Oyonnax dans l'Ain : découvrir la ville entre Jura et Plasturgie

Le centre-ville d'Oyonnax, ses commerces et ses immeubles anciens
Photo : Jinemon, CC BY-SA 4.0 (Wikimedia Commons)

Oyonnax n’est pas une ville comme les autres dans le paysage du Bugey. Deuxième commune la plus peuplée de l’Ain avec environ 22 500 habitants, elle a bâti sa fortune sur une matière inattendue : d’abord le bois des peignes, puis la matière plastique. Le résultat, c’est une ville ouvrière et commerçante, encaissée dans sa vallée du Jura et entourée de forêts.

Une ville au fond d’une vallée du massif du Jura

Oyonnax se trouve au nord du département de l’Ain, à la limite nord du Haut-Bugey. Le territoire culmine entre 440 mètres au fond de la vallée et plus de 1 000 mètres sur les crêtes qui ferment l’horizon. La ville s’est construite là où coulent l’Ange et son affluent la Sarsouille, deux rivières qui dessinent une sorte de presqu’île au cœur de l’agglomération. Autour, la montagne jurassienne grimpe vite, entre forêts, crêtes et lacs d’altitude comme le lac Genin, perché à 831 mètres sur la commune.

La ville se situe à une soixantaine de kilomètres par la route de Bourg-en-Bresse et à une centaine de Lyon, dans une région de lacs et de forêts entre les deux métropoles. Elle se tient aussi à la porte du parc naturel régional du Haut-Jura, vaste espace protégé de moyenne montagne qui s’étend vers le nord. Le climat est franchement jurassien : hivers froids, neige certaines années, pluies généreuses toute l’année.

Le territoire communal garde sa part villageoise : Geilles, Bouvent, Massiat, Chatonnax et Mons sont des hameaux accrochés aux pentes, tandis que Veyziat, commune rattachée en 1973, garde son église gothique et son identité.

Du peigne en bois à la plasturgie

Difficile de comprendre Oyonnax sans son histoire industrielle. La légende fait remonter la spécialité locale au VIIe siècle, quand saint Léger aurait accordé aux habitants le privilège de fabriquer des peignes en bois. Le travail du bois et de la corne s’organise réellement à partir du XVIIe siècle, et la fabrication de peignes à cheveux s’industrialise à la fin du XIXe. Puis vient le grand basculement : le celluloïd dans les années 1880, la galalithe en 1918, le Rhodoïd en 1930, le polystyrène à partir de 1935. Peigneurs et tourneurs deviennent plasturgistes, et l’industrie locale garde la marque de grandes maisons : Bollé, Grosfillex, Écoiffier, Gilac.

Aujourd’hui, Oyonnax se présente volontiers comme le centre de la Plastics Vallée, bassin qui compte plus de six cents entreprises du secteur. Le pôle européen de la plasturgie y a été inauguré en 1989, et le territoire a été reconnu pôle de compétitivité en 2005. La ville a même été la première de France à recevoir un transport d’électricité dit « longue distance », en 1889, un exploit dû à l’ingénieur Raclet. Le musée du Peigne et de la Plasturgie raconte toute cette aventure, du peigne en buis aux robes de plastique de Paco Rabanne.

Une ville marquée par la Résistance

Oyonnax porte aussi une histoire douloureuse et fière. Le 11 novembre 1943, alors que les cérémonies sont interdites, les maquisards de l’Ain et du Haut-Jura défilent en armes dans les rues jusqu’au monument aux morts, où ils déposent une gerbe en forme de croix de Lorraine. L’épisode vaut à la ville la médaille de la Résistance en 1947 ; les bombardements de juillet 1944 ont détruit une partie du centre, reconstruit depuis.
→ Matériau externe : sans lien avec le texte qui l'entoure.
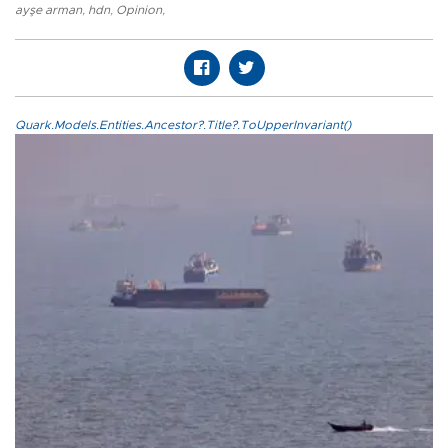
ayşe arman
,
hdn
,
Opinion
,
Quark.Models.Entities.Ancestor?.Title?.ToUpperInvariant()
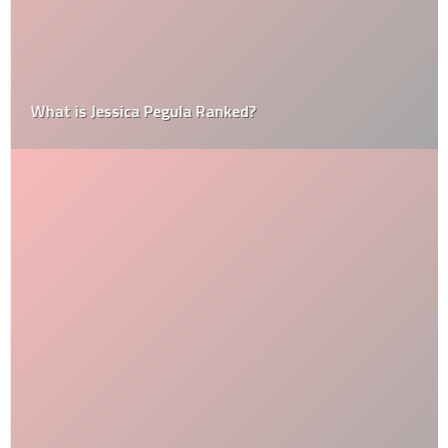
What is Jessica Pegula Ranked?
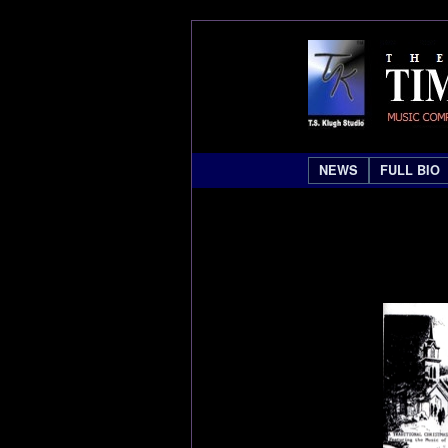
NEWS
FULL BIO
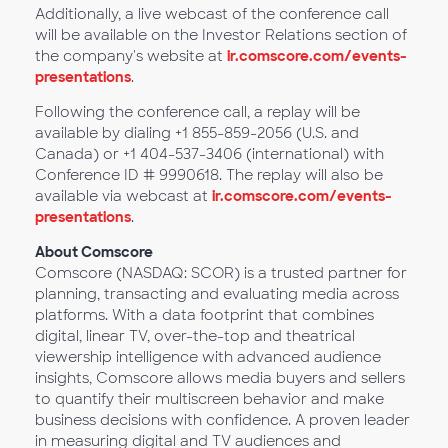
Additionally, a live webcast of the conference call
will be available on the Investor Relations section of
the company's website at
ir.comscore.com/events-
presentations
.
Following the conference call, a replay will be
available by dialing +1 855-859-2056 (U.S. and
Canada) or +1 404-537-3406 (international) with
Conference ID # 9990618. The replay will also be
available via webcast at
ir.comscore.com/events-
presentations
.
About Comscore
Comscore (NASDAQ: SCOR) is a trusted partner for
planning, transacting and evaluating media across
platforms. With a data footprint that combines
digital, linear TV, over-the-top and theatrical
viewership intelligence with advanced audience
insights, Comscore allows media buyers and sellers
to quantify their multiscreen behavior and make
business decisions with confidence. A proven leader
in measuring digital and TV audiences and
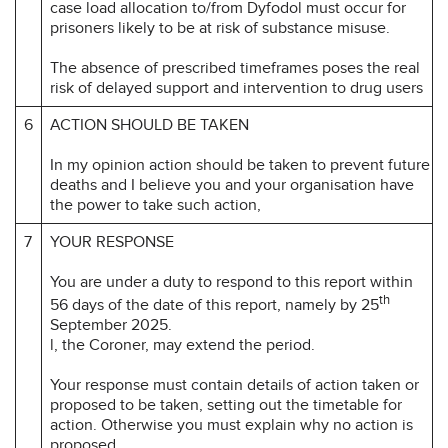
case load allocation to/from Dyfodol must occur for
prisoners likely to be at risk of substance misuse.
The absence of prescribed timeframes poses the real
risk of delayed support and intervention to drug users
6
ACTION SHOULD BE TAKEN
In my opinion action should be taken to prevent future
deaths and I believe you and your organisation have
the power to take such action,
7
YOUR RESPONSE
You are under a duty to respond to this report within
th
56 days of the date of this report, namely by 25
September 2025.
l, the Coroner, may extend the period.
Your response must contain details of action taken or
proposed to be taken, setting out the timetable for
action. Otherwise you must explain why no action is
proposed.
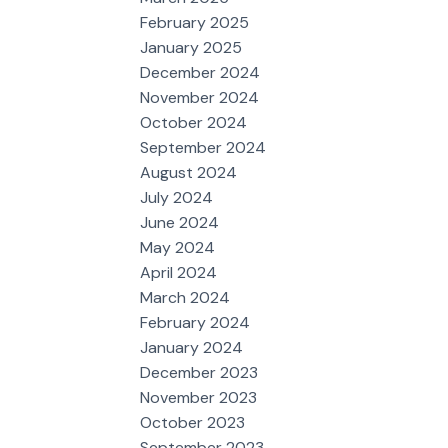
February 2025
January 2025
December 2024
November 2024
October 2024
September 2024
August 2024
July 2024
June 2024
May 2024
April 2024
March 2024
February 2024
January 2024
December 2023
November 2023
October 2023
September 2023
Le patrimoine local garde la trace de ces années noires.

Ce qui fait vivre la ville aujourd’hui

Oyonnax n’est pas une ville musée. C’est une ville qui travaille, qui bouge et qui sort. Le rugby y tient une place centrale avec Oyonnax Rugby et son stade Charles-Mathon, le club de canoë-kayak a formé des médaillés olympiques, et le Tour de France est arrivé en ville en 2014 avant d’en repartir en 2021, pour une étape de montagne vers Le Grand-Bornand. Les rendez-vous rythment l’année : défilé des classes le premier samedi de juin, fête de l’Eau en septembre le long de la Sarsouille, fêtes de l’Hiver et du Printemps.

Côté table, le saucisson au vin rouge compte parmi les recettes locales. Le reste s’organise facilement : l’A404 relie la ville à l’autoroute A40, la gare est desservie par les trains régionaux, et les balades comme les environs occupent les week-ends.